なるほど、集団感染のリスクはゼロにはならないものの、思っていたよりも集団感染リスクが低い可能性もありそうです。しかし、いくら集団感染リスクが低いとしても、ゼロではないことは事実でしょう。また一つの店舗が再開すると他の店舗も追随する可能性もあります。
例えば休業中のパチンコ店の中では「抜け駆けはやめて」と批判する声も上がってます。
先月から休業を続けているパチンコチェーン店の幹部は「われわれは要請に応じ、売り上げが一切ゼロの状態で我慢しているので、抜け駆けのようなことはやめてほしい。要請を無視して一部の店が営業すると、ほかの店も追従して再開するのではないかと懸念している」と話していました。
これらのことから、パチンコ店の店主は心理的には、社会の方針に反しているという自覚はあり、批判を受けることは妥当である可能性もあります。しかしながら、パチンコ店の店主は決して犯罪を犯しているというわけではなく、逮捕すべき事由に該当する理由ではありません。例えばパチンコ店が経営しなくても済むように休業補償を充実させる必要性があるとも考えられます。
またパチンコ店で働く店員も心理的には、休業要請に応じて店舗運営をすることに対し、社会の方針に反しているという自覚はあるはずです。しかし経営者側の判断に逆らうことは難しいので、パチンコ店で働く店員を批判するのは、行き過ぎた行為であるとも言えます。

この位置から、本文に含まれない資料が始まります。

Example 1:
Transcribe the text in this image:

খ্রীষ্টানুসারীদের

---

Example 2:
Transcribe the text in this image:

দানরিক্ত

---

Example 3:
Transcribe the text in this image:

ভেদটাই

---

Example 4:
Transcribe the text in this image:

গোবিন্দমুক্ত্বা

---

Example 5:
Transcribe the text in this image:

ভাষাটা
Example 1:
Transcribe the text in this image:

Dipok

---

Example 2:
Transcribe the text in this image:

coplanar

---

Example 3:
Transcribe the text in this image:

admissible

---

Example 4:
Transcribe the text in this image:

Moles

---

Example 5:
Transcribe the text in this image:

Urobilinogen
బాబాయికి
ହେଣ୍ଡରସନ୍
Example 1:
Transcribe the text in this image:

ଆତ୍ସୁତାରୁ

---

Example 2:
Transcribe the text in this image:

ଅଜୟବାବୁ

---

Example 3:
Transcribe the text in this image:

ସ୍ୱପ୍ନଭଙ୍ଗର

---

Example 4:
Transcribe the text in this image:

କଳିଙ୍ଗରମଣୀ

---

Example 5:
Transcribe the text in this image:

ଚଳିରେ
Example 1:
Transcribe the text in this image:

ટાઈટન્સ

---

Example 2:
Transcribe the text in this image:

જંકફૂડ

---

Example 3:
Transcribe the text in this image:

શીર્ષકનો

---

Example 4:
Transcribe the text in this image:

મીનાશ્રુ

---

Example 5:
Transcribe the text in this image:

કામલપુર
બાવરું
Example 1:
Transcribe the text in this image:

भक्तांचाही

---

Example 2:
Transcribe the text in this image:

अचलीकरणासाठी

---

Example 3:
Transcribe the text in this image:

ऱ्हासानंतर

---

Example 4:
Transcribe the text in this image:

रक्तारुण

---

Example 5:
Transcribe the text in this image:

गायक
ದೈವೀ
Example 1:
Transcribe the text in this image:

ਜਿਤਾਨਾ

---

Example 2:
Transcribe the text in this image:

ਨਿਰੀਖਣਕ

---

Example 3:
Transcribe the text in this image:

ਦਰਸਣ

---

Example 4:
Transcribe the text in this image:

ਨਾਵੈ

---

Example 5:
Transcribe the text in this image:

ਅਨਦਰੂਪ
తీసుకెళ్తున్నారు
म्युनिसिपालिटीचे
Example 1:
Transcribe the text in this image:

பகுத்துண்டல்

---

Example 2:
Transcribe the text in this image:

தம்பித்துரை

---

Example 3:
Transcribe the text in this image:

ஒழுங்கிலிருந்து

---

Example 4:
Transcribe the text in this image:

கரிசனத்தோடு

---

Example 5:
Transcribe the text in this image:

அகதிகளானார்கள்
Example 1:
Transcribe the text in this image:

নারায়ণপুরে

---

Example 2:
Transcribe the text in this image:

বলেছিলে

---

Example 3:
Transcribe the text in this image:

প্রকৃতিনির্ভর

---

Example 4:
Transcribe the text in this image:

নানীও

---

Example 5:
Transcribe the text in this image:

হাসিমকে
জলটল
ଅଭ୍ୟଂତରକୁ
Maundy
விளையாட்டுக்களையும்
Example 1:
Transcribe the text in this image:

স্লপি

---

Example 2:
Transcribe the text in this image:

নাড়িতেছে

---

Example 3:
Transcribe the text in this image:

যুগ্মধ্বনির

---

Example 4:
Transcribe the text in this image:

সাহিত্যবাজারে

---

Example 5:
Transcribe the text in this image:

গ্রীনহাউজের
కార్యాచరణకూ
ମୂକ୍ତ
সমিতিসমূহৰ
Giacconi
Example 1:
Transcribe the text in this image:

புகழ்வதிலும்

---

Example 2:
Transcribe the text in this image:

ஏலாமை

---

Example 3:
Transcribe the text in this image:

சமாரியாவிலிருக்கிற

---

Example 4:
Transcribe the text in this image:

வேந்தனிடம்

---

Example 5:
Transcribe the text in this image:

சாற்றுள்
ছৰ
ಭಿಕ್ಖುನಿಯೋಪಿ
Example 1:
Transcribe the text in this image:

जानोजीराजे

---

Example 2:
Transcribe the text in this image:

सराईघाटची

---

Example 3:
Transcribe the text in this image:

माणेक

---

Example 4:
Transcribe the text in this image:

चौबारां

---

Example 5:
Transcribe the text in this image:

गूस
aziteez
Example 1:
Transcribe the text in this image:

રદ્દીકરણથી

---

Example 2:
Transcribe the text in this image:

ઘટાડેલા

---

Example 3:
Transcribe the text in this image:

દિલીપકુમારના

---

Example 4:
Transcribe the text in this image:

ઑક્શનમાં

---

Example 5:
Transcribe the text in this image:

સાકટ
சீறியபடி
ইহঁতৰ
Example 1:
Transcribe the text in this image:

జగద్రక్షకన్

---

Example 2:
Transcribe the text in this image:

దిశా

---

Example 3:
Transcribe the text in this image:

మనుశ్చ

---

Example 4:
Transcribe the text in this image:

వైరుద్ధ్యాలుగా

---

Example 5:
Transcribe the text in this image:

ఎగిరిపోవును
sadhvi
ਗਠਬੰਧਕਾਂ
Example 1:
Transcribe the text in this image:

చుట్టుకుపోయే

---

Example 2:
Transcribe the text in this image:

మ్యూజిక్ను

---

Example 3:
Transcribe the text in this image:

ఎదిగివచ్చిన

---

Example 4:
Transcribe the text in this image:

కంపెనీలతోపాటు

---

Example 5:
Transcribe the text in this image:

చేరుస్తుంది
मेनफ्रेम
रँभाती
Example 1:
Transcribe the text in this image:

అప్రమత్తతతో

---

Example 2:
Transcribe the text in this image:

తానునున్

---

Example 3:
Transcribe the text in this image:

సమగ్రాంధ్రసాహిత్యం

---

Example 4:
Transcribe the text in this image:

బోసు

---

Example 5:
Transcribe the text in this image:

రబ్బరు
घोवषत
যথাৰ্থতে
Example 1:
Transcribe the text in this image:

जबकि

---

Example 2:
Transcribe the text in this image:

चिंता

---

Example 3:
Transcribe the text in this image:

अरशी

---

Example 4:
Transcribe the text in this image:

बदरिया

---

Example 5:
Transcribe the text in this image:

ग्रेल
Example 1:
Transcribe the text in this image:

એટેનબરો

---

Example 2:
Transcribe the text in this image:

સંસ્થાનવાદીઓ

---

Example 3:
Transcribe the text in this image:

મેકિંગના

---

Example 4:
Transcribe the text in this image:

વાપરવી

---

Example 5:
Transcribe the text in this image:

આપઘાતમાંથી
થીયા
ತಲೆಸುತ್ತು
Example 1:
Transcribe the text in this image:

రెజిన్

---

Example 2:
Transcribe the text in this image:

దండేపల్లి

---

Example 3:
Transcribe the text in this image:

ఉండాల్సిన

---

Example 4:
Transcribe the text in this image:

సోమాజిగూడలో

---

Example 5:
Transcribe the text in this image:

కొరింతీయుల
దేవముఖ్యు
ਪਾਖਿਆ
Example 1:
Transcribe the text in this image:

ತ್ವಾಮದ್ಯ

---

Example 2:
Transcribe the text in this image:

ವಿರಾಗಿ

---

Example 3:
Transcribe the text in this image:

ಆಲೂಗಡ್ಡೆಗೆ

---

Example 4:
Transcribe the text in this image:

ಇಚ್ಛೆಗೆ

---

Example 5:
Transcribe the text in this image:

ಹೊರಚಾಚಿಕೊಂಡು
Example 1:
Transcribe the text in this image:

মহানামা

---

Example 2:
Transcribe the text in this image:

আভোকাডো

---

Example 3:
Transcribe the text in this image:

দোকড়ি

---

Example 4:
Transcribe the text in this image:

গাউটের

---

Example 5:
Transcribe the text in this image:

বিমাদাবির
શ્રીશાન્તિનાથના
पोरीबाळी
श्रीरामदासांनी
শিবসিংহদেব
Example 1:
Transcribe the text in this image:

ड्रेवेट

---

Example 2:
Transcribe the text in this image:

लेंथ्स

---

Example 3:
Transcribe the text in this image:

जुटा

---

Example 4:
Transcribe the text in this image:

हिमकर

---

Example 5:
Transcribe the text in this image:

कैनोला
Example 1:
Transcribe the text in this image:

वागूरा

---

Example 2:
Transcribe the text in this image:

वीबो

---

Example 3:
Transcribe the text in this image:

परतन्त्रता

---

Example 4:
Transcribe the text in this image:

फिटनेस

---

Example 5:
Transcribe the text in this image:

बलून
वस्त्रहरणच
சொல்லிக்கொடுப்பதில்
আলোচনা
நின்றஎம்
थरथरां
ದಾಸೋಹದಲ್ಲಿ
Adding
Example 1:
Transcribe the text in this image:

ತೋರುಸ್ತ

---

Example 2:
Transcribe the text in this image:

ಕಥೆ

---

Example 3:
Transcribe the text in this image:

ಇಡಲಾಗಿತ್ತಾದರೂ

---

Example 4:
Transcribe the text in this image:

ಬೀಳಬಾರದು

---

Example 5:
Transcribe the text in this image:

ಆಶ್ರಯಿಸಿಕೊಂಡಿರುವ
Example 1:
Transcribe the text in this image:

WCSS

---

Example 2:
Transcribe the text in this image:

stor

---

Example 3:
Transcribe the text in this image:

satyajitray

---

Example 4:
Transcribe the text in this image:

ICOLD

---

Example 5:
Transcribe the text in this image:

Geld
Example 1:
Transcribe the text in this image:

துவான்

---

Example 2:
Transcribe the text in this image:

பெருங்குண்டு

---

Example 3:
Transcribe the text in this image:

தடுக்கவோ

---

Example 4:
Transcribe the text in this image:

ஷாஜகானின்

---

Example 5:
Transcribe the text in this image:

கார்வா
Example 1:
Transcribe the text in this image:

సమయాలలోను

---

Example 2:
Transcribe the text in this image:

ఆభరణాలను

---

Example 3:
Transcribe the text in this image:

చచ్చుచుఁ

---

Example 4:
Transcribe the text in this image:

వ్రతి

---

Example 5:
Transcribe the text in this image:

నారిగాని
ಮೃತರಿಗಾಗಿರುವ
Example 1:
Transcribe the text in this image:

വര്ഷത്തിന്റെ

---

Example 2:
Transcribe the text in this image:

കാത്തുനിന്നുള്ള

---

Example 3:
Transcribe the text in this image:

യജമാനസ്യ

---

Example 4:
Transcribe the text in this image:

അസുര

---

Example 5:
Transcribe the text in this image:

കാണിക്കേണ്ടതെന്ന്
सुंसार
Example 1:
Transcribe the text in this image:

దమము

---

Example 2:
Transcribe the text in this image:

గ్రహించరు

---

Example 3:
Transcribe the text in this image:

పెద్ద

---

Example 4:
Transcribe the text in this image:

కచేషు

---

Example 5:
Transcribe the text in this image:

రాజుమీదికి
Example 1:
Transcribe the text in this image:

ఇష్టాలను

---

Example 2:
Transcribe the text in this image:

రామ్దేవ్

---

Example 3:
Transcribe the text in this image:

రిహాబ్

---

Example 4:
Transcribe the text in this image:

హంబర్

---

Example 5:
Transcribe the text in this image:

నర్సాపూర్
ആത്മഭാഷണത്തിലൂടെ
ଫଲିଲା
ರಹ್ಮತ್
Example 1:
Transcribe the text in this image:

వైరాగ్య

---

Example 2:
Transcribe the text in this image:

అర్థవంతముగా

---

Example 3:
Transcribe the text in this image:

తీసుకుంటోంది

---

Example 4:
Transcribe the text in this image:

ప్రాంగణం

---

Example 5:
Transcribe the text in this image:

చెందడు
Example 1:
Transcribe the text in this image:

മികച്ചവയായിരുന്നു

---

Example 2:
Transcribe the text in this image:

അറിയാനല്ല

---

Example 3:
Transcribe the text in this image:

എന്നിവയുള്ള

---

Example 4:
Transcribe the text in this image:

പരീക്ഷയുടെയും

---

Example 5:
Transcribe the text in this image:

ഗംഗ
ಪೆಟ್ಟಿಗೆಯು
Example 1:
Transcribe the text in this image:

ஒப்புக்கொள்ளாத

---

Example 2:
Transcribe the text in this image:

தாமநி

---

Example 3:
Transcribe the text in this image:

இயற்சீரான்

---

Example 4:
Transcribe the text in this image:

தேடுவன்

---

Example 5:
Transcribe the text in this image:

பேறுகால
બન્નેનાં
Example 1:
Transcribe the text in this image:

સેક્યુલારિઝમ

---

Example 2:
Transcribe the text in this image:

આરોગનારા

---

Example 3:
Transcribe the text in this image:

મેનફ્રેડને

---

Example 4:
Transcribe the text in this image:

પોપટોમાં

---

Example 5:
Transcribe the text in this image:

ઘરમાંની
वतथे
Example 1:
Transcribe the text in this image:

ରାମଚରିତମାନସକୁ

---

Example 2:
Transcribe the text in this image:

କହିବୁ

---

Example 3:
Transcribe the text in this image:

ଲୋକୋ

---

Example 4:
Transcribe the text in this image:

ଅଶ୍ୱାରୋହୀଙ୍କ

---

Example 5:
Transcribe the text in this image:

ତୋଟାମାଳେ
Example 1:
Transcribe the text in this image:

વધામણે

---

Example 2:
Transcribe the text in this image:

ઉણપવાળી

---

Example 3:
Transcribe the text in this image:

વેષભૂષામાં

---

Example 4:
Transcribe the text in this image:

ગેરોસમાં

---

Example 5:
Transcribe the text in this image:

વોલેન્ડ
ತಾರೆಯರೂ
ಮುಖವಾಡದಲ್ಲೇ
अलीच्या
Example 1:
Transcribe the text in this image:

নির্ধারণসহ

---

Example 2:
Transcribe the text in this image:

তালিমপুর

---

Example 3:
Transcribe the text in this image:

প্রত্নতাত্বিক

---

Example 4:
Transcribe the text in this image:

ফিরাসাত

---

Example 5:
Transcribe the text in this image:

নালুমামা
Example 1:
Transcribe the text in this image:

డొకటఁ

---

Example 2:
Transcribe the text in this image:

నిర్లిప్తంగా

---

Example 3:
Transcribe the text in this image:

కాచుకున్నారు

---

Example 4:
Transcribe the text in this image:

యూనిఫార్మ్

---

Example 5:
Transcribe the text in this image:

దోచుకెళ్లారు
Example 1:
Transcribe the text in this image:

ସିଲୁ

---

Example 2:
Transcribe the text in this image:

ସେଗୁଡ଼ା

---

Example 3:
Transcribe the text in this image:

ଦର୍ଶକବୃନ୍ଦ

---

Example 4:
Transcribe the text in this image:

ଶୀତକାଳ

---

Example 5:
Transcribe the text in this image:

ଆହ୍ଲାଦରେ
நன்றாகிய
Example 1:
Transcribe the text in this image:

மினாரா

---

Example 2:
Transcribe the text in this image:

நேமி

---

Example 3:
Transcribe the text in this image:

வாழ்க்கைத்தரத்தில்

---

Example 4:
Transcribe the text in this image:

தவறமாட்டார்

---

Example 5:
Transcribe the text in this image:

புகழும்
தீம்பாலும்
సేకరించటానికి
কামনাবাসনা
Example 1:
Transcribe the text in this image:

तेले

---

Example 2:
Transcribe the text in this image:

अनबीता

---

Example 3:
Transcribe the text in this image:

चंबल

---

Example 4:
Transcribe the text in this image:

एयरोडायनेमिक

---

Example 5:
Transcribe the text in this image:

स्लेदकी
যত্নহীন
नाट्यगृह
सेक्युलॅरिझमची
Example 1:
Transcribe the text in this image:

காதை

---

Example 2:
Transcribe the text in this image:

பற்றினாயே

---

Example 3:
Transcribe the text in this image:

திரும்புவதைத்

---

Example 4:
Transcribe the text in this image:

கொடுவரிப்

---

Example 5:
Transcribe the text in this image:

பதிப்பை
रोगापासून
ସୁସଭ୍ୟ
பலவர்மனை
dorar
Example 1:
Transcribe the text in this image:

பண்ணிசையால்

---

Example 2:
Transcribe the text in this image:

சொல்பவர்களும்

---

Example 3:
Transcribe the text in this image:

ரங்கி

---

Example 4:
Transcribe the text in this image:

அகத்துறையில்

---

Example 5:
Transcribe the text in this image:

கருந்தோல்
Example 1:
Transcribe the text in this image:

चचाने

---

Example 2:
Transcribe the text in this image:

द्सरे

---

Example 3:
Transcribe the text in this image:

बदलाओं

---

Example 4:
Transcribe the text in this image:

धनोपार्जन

以上のことから、休業要請に応じずに経営を行う店舗への、罰則ルールを明確化する必要性があると言えるでしょう。現時点では休業要請に応じずに店舗運営を続けることに対する罰則ありません。
したがって、どこからどこまでが罰則を伴う犯罪なのかを明確化すれば、このような事案は減ることが予想できます。